Clearance of nanoparticles from blood: effects of hydrodynamic size and surface coatings

Abstract

The distribution of nanoparticles (NPs) in the human body is associated with the development of nano-medicines and nanotoxicity. Physiologically based pharmacokinetic (PBPK) tools can simulate the distribution and elimination of NPs but are primarily dependent on experimental data. Models involving NP size and surface coating as parameters for estimating the clearance of NPs from blood are beneficial to the extension application of PBPK models. To this end, we first collected intravenous kinetic data on the blood distribution of 19 types of NPs for model parameterization and then collected 20 types of NPs for validation.
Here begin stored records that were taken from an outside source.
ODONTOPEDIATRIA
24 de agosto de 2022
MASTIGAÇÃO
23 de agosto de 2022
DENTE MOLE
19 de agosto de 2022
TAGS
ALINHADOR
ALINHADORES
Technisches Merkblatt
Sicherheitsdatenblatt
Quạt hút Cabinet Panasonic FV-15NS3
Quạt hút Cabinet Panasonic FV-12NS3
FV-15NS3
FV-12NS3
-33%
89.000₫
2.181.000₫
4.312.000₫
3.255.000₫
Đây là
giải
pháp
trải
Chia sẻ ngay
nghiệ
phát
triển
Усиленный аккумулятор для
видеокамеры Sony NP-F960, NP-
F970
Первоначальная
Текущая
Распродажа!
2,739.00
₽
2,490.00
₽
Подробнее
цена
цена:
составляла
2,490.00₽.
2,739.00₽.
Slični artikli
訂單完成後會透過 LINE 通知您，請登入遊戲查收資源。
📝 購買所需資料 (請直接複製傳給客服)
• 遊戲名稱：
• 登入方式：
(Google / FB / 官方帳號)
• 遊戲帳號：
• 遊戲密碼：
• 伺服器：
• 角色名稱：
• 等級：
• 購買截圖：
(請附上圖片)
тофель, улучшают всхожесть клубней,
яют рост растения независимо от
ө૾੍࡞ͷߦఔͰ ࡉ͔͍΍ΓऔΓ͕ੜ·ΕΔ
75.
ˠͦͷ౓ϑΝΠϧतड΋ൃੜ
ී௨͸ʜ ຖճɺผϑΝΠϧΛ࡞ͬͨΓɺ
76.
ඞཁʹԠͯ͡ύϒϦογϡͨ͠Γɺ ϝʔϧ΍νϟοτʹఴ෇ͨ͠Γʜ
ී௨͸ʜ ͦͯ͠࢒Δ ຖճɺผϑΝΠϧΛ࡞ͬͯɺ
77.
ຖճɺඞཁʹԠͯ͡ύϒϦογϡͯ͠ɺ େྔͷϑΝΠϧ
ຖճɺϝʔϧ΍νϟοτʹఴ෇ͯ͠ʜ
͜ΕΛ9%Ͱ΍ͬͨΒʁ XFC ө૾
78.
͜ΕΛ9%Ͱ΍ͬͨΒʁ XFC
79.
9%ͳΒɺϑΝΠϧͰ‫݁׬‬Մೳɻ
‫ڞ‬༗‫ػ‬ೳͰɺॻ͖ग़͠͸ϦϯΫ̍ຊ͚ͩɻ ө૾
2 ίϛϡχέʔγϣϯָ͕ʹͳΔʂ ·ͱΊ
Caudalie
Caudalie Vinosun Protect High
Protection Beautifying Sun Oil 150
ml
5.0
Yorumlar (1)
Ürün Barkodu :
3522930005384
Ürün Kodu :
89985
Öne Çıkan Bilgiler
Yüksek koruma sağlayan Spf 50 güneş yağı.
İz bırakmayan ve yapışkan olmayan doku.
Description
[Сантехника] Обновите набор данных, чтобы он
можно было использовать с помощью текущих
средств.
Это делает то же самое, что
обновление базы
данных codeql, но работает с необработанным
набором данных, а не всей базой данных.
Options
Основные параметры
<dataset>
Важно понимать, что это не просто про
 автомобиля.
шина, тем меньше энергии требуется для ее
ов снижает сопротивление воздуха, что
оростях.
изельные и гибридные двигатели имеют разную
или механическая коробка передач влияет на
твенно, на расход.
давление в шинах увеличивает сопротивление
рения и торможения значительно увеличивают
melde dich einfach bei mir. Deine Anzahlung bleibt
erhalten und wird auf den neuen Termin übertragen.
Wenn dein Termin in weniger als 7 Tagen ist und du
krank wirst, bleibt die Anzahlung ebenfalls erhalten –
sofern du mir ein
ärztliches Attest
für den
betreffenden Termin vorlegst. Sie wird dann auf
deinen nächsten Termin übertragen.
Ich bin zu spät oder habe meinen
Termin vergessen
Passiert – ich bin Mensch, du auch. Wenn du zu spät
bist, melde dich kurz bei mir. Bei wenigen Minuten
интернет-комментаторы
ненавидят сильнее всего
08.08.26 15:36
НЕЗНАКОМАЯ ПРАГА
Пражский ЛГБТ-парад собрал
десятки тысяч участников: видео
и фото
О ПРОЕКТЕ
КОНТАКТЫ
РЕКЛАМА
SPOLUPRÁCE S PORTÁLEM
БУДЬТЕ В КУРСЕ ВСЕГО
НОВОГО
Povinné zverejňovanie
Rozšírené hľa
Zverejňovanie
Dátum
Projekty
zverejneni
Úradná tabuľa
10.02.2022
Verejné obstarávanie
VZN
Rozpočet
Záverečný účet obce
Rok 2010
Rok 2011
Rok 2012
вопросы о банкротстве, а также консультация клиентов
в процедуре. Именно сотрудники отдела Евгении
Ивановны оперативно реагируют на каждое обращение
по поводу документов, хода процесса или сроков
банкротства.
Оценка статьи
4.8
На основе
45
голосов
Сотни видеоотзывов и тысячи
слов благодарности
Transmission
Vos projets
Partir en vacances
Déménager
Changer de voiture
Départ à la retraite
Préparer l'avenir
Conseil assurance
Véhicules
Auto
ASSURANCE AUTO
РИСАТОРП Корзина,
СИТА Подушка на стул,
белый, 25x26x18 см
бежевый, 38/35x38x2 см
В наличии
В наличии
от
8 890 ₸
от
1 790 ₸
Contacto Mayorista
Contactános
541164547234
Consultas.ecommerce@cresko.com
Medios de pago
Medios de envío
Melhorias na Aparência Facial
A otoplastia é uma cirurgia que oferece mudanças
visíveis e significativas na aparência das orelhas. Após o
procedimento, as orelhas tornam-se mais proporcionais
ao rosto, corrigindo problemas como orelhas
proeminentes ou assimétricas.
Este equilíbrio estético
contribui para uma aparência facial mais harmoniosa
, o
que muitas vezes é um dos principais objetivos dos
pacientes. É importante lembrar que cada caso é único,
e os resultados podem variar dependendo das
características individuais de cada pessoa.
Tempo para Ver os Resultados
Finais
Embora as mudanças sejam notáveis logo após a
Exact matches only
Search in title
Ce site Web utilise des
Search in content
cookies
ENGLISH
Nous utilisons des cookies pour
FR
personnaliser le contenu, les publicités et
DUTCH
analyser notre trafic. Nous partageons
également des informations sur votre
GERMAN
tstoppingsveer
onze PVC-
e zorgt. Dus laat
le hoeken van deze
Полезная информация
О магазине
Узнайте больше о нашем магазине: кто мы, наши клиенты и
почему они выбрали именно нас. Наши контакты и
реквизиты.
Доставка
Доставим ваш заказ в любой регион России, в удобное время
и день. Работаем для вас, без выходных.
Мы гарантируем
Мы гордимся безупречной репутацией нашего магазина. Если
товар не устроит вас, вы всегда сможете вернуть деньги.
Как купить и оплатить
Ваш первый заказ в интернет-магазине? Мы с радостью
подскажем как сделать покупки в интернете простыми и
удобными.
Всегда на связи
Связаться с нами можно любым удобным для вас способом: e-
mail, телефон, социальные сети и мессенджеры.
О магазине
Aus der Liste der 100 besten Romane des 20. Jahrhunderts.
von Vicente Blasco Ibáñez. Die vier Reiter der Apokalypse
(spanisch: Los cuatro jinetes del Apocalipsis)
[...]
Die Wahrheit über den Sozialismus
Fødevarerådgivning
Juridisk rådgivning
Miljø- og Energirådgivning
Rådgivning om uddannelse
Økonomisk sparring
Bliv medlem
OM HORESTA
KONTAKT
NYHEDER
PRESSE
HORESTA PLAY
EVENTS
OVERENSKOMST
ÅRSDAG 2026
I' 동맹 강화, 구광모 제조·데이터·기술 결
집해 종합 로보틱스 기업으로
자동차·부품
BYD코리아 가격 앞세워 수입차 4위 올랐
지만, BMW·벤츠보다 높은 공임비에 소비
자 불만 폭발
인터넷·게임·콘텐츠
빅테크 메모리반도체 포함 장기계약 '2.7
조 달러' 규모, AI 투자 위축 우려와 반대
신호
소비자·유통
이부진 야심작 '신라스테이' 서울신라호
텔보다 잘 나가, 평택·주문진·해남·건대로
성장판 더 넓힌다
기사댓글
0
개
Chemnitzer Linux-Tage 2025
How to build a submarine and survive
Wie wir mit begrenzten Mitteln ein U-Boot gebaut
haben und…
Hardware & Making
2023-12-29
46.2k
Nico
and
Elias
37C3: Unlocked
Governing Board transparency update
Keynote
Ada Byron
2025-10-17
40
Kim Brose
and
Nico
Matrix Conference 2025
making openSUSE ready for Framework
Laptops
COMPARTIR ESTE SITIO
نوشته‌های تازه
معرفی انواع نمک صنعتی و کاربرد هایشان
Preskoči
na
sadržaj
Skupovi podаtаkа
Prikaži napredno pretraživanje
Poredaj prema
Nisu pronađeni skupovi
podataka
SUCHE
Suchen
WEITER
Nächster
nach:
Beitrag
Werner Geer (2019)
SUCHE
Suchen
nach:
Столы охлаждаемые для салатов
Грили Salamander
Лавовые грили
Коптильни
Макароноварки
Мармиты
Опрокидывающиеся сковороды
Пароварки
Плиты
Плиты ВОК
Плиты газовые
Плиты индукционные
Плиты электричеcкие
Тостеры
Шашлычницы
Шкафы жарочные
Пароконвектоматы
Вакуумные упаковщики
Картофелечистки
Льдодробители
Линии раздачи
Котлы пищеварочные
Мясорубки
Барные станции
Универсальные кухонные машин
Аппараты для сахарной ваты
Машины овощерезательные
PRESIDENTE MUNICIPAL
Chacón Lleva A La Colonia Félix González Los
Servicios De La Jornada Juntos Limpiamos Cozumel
Rate constants for clearance from blood were obtained by fitting the collected data to one- and two-compartment kinetics. A generic model (NP size-based) for estimation of rate constants was developed based on collision and diffusion behavior driven by NP size. NPs with a hydrodynamic diameter of 20 nm have the highest clearance rate constant via penetration and phagocytosis pathways. An extended model (NP size- and surface coating-based) was built to estimate rate constants of various NPs by calculating van der Waals energy between NPs and macrophages. Nearly 3/4 of the validation data are within 95% confidence intervals, indicating that our generic and extended models can be applied to NPs with different sizes and surface modifications.